Climate Change Energy Policy Lost In General Election
Calling the election results in November, “nothing short of seismic,” Robert Bryce in a substack.com opinion piece, stated, “While this race was about many things, one issue lurked throughout: climate policy.”
Election results “show that the Democratic Party is woefully out of step with mainstream voters on energy and climate policy,” he said. There was also the decisive failure of ballot initiatives on taxing or restricting natural gas use that further repudiated the Left’s climate policies.
Bryce pointed out that Biden’s restrictions on the use of natural gas in homes and buildings were “marching to the tune of a phalanx of dark-money NGOs, including Rewiring America, Rocky Mountain Institute, Sierra Club, and others. The NGOs are pushing their agenda despite consumers across the country consistently showing their desire to continue using gas, which, as the Department of Energy’s own numbers have shown, is the cheapest form of residential energy.”
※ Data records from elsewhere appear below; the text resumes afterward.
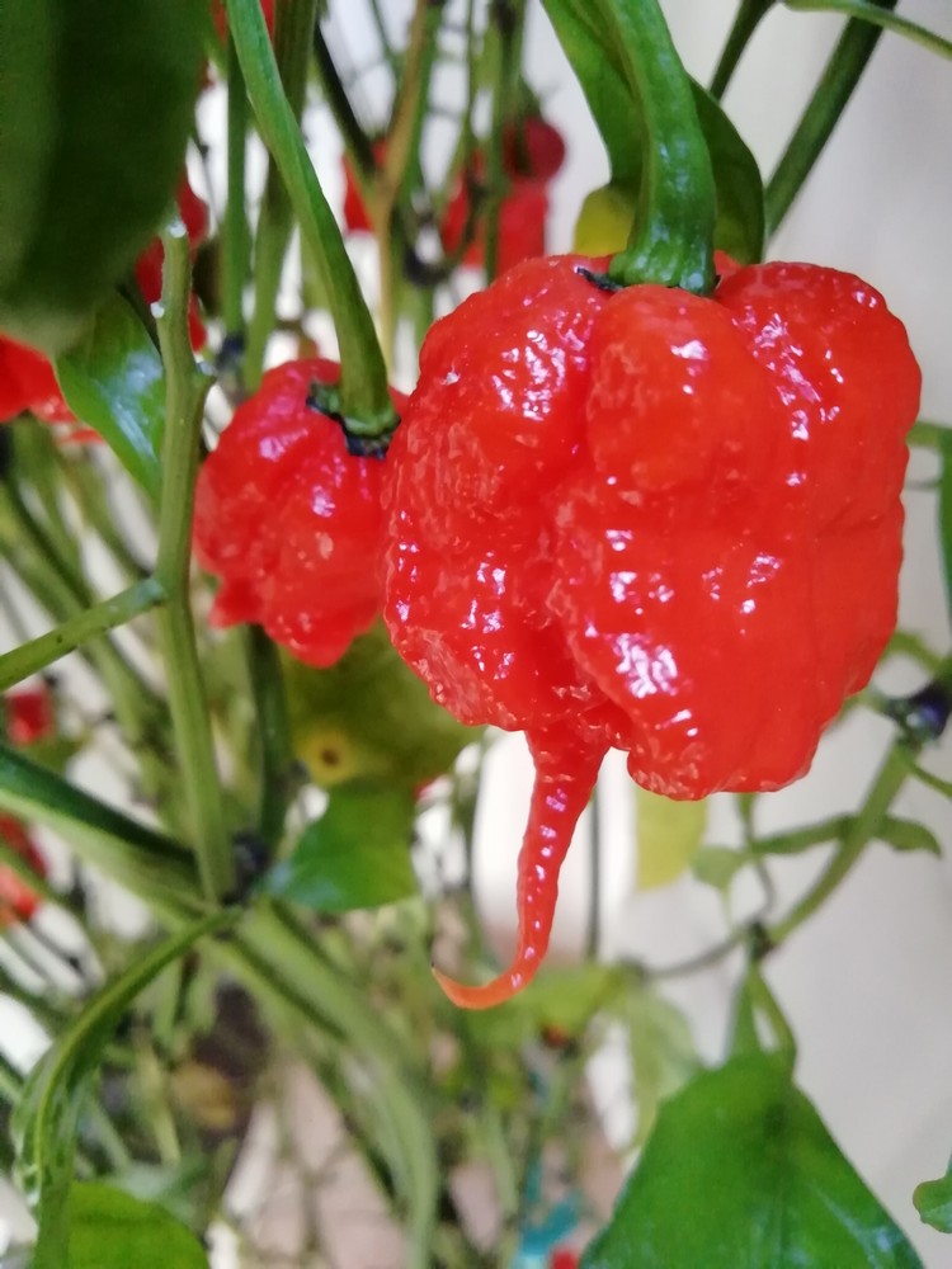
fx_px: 953
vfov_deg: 67.3
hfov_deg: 53.1
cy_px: 634
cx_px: 476
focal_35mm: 26
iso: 640
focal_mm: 3.21
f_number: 2.2
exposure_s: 1/16.7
In Berkeley, one of the most liberal cities in America, Initiative GG, which would have levied a massive tax on buildings that use natural gas, was rejected by a whopping margin of 69 to 31. In 2019, Berkeley became the first city in the US to ban new natural gas connections. Dozens of other cities in California and other states soon followed it. The Ninth Circuit Court of Appeals has ruled twice that Berkeley’s ban and others like it, are illegal under the Energy Policy and Conservation Act of 1975.
Berkeley, of course, is part of Alameda County, where Harris thrashed Trump by a margin of 72 to 25. Thus, it’s clear that even the most-liberal voters in America want to be able to use the fuels that they like.
In Washington, Initiative 2066 also prevailed. The measure repeals provisions of a state law that was designed to force Puget Sound Energy to speed up its transition away from natural gas. The initiative, which was backed by a host of business groups, prohibits cities and counties from barring or penalizing the use of gas in homes and businesses. It passed by a margin of 51 to 49, or about 60,000 votes. A majority of voters in Washington said they want to keep using natural gas. At the same time, they voted for Harris over Trump by a margin of 58 to 39.
Harris tried to distance herself from the extremist climate policies enacted by the Biden Administration. She also backtracked on her statements about banning hydraulic fracturing. Why? She knew she had to carry Pennsylvania, America’s second-largest gas producer.
But she couldn’t distance herself from her history, or the Democratic Party’s platform, released over the summer, which declared “there is nothing more important than addressing the climate crisis.”
Instead of winning Pennsylvania, Harris lost it by two points, and with it, any chance of winning the White House.
Polls have consistently shown that voters care about energy prices, and few are willing to spend more out of concern for climate change.
As noted by Grid Brief, exit polls in Pennsylvania found that “65% of voters supported expanding natural gas production, seeing it as vital to job security and energy independence.” In Michigan — another swing state that Harris had to win — 60% of voters “expressed support for increasing domestic oil drilling. Many saw the push for local energy production as essential to addressing economic stagnation, with high energy costs ranking among voters’ top concerns.”
Last year, a survey by the Energy Policy Institute at the University of Chicago found that just 38% of Americans were willing to pay $1 per month to pay for climate change policies and only 21% were will to pay $100 per month. The key passage from the survey deserves to be quoted at length:
Americans are less willing to pay for a carbon fee than they were just a year ago. In fact, nearly two-thirds of Americans are unwilling to pay any amount of money to combat climate change. Those willing to pay a $1 carbon fee decreased by 14 percentage points in two years. Their support for the fee decreases as the impact on their energy bill grows.
A year ago, Teixeira and John Judis explained in an essay (and a book titled, Where Have All the Democrats Gone?) that the Democrats “have steadily lost the allegiance of ‘everyday Americans’— the working- and middle-class voters that were at the core of the older New Deal coalition.” And a key reason for that, they concluded, is the “Democrats’ insistence on eliminating fossil fuels.”
Pundits and political scientists will scrutinize Trump’s victory for years to come as they try to explain why he won so decisively. There are, of course, many reasons. But a key one is that the Democrats lost the allegiance of millions of everyday Americans because they were too willing to prostrate themselves in front of the climate activists who dominate their party and who have promoted ruinously regressive energy policies.
Over the next few months, the Democratic Party will have to come to grips with a bitter loss to a candidate they loathe. Eventually, the party will have to correct course if it wants the support of working-class voters. And that will require correcting course on energy policy.